(Beginning of Exercise materials)
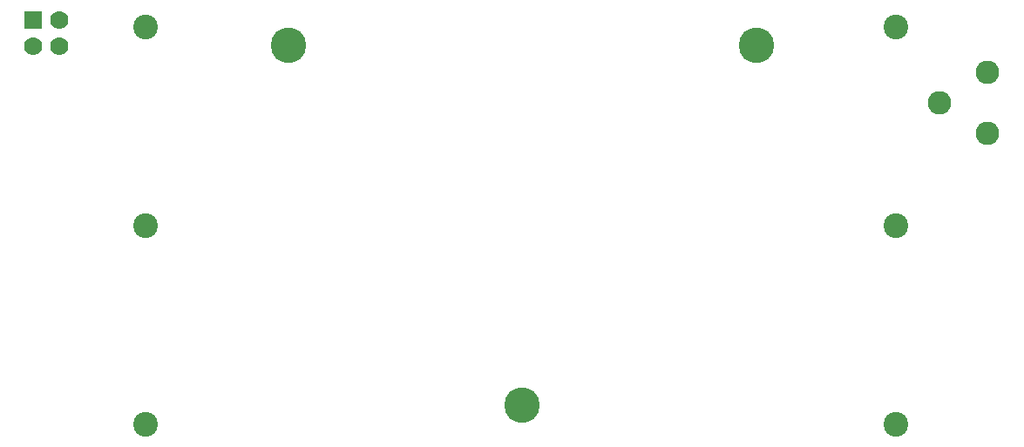
<source format=gtl>
G04*
G04 #@! TF.GenerationSoftware,Altium Limited,Altium Designer,22.0.2 (36)*
G04*
G04 Layer_Physical_Order=1*
G04 Layer_Color=255*
%FSLAX25Y25*%
%MOIN*%
G70*
G04*
G04 #@! TF.SameCoordinates,B0134727-A30E-443A-9B04-D8BCE479AFC3*
G04*
G04*
G04 #@! TF.FilePolarity,Positive*
G04*
G01*
G75*
%ADD20C,0.07000*%
%ADD21R,0.07000X0.07000*%
%ADD22C,0.09000*%
%ADD23C,0.09449*%
%ADD24C,0.13543*%
%ADD25C,0.13543*%
D20*
X20000Y165000D02*
D03*
Y175000D02*
D03*
X10000Y165000D02*
D03*
D21*
Y175000D02*
D03*
D22*
X375000Y155000D02*
D03*
Y131378D02*
D03*
X356496Y143189D02*
D03*
D23*
X52809Y96300D02*
D03*
X339816D02*
D03*
Y20316D02*
D03*
X52809D02*
D03*
X339816Y172284D02*
D03*
X52809D02*
D03*
D24*
X196923Y27450D02*
D03*
D25*
X286490Y165246D02*
D03*
X107356D02*
D03*
M02*

</source>
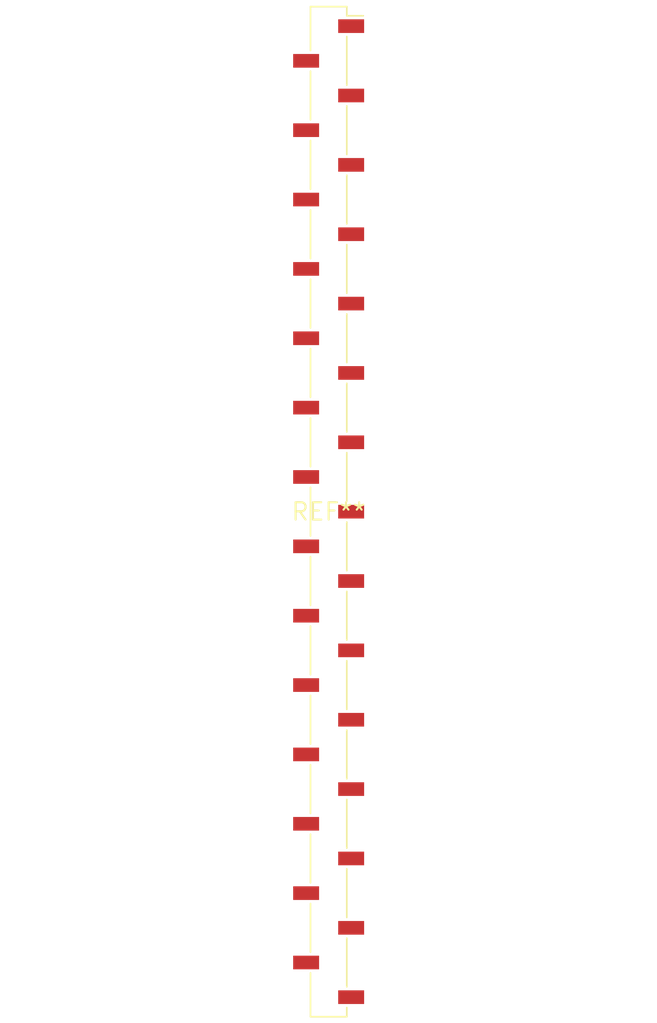
<source format=kicad_pcb>
(kicad_pcb (version 20240108) (generator pcbnew)

  (general
    (thickness 1.6)
  )

  (paper "A4")
  (layers
    (0 "F.Cu" signal)
    (31 "B.Cu" signal)
    (32 "B.Adhes" user "B.Adhesive")
    (33 "F.Adhes" user "F.Adhesive")
    (34 "B.Paste" user)
    (35 "F.Paste" user)
    (36 "B.SilkS" user "B.Silkscreen")
    (37 "F.SilkS" user "F.Silkscreen")
    (38 "B.Mask" user)
    (39 "F.Mask" user)
    (40 "Dwgs.User" user "User.Drawings")
    (41 "Cmts.User" user "User.Comments")
    (42 "Eco1.User" user "User.Eco1")
    (43 "Eco2.User" user "User.Eco2")
    (44 "Edge.Cuts" user)
    (45 "Margin" user)
    (46 "B.CrtYd" user "B.Courtyard")
    (47 "F.CrtYd" user "F.Courtyard")
    (48 "B.Fab" user)
    (49 "F.Fab" user)
    (50 "User.1" user)
    (51 "User.2" user)
    (52 "User.3" user)
    (53 "User.4" user)
    (54 "User.5" user)
    (55 "User.6" user)
    (56 "User.7" user)
    (57 "User.8" user)
    (58 "User.9" user)
  )

  (setup
    (pad_to_mask_clearance 0)
    (pcbplotparams
      (layerselection 0x00010fc_ffffffff)
      (plot_on_all_layers_selection 0x0000000_00000000)
      (disableapertmacros false)
      (usegerberextensions false)
      (usegerberattributes false)
      (usegerberadvancedattributes false)
      (creategerberjobfile false)
      (dashed_line_dash_ratio 12.000000)
      (dashed_line_gap_ratio 3.000000)
      (svgprecision 4)
      (plotframeref false)
      (viasonmask false)
      (mode 1)
      (useauxorigin false)
      (hpglpennumber 1)
      (hpglpenspeed 20)
      (hpglpendiameter 15.000000)
      (dxfpolygonmode false)
      (dxfimperialunits false)
      (dxfusepcbnewfont false)
      (psnegative false)
      (psa4output false)
      (plotreference false)
      (plotvalue false)
      (plotinvisibletext false)
      (sketchpadsonfab false)
      (subtractmaskfromsilk false)
      (outputformat 1)
      (mirror false)
      (drillshape 1)
      (scaleselection 1)
      (outputdirectory "")
    )
  )

  (net 0 "")

  (footprint "PinSocket_1x29_P2.54mm_Vertical_SMD_Pin1Right" (layer "F.Cu") (at 0 0))

)

</source>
(End of Exercise materials)
#### [Work instruction]
Reproduce the listing above exactly, without a single picture.

#### [Result of the exercise]
<source format=gtl>
G04*
G04 #@! TF.GenerationSoftware,Altium Limited,Altium Designer,22.0.2 (36)*
G04*
G04 Layer_Physical_Order=1*
G04 Layer_Color=255*
%FSLAX25Y25*%
%MOIN*%
G70*
G04*
G04 #@! TF.SameCoordinates,B0134727-A30E-443A-9B04-D8BCE479AFC3*
G04*
G04*
G04 #@! TF.FilePolarity,Positive*
G04*
G01*
G75*
%ADD20C,0.07000*%
%ADD21R,0.07000X0.07000*%
%ADD22C,0.09000*%
%ADD23C,0.09449*%
%ADD24C,0.13543*%
%ADD25C,0.13543*%
D20*
X20000Y165000D02*
D03*
Y175000D02*
D03*
X10000Y165000D02*
D03*
D21*
Y175000D02*
D03*
D22*
X375000Y155000D02*
D03*
Y131378D02*
D03*
X356496Y143189D02*
D03*
D23*
X52809Y96300D02*
D03*
X339816D02*
D03*
Y20316D02*
D03*
X52809D02*
D03*
X339816Y172284D02*
D03*
X52809D02*
D03*
D24*
X196923Y27450D02*
D03*
D25*
X286490Y165246D02*
D03*
X107356D02*
D03*
M02*

</source>
<source format=kicad_pcb>
(kicad_pcb (version 20240108) (generator pcbnew)

  (general
    (thickness 1.6)
  )

  (paper "A4")
  (layers
    (0 "F.Cu" signal)
    (31 "B.Cu" signal)
    (32 "B.Adhes" user "B.Adhesive")
    (33 "F.Adhes" user "F.Adhesive")
    (34 "B.Paste" user)
    (35 "F.Paste" user)
    (36 "B.SilkS" user "B.Silkscreen")
    (37 "F.SilkS" user "F.Silkscreen")
    (38 "B.Mask" user)
    (39 "F.Mask" user)
    (40 "Dwgs.User" user "User.Drawings")
    (41 "Cmts.User" user "User.Comments")
    (42 "Eco1.User" user "User.Eco1")
    (43 "Eco2.User" user "User.Eco2")
    (44 "Edge.Cuts" user)
    (45 "Margin" user)
    (46 "B.CrtYd" user "B.Courtyard")
    (47 "F.CrtYd" user "F.Courtyard")
    (48 "B.Fab" user)
    (49 "F.Fab" user)
    (50 "User.1" user)
    (51 "User.2" user)
    (52 "User.3" user)
    (53 "User.4" user)
    (54 "User.5" user)
    (55 "User.6" user)
    (56 "User.7" user)
    (57 "User.8" user)
    (58 "User.9" user)
  )

  (setup
    (pad_to_mask_clearance 0)
    (pcbplotparams
      (layerselection 0x00010fc_ffffffff)
      (plot_on_all_layers_selection 0x0000000_00000000)
      (disableapertmacros false)
      (usegerberextensions false)
      (usegerberattributes false)
      (usegerberadvancedattributes false)
      (creategerberjobfile false)
      (dashed_line_dash_ratio 12.000000)
      (dashed_line_gap_ratio 3.000000)
      (svgprecision 4)
      (plotframeref false)
      (viasonmask false)
      (mode 1)
      (useauxorigin false)
      (hpglpennumber 1)
      (hpglpenspeed 20)
      (hpglpendiameter 15.000000)
      (dxfpolygonmode false)
      (dxfimperialunits false)
      (dxfusepcbnewfont false)
      (psnegative false)
      (psa4output false)
      (plotreference false)
      (plotvalue false)
      (plotinvisibletext false)
      (sketchpadsonfab false)
      (subtractmaskfromsilk false)
      (outputformat 1)
      (mirror false)
      (drillshape 1)
      (scaleselection 1)
      (outputdirectory "")
    )
  )

  (net 0 "")

  (footprint "PinSocket_1x29_P2.54mm_Vertical_SMD_Pin1Right" (layer "F.Cu") (at 0 0))

)

</source>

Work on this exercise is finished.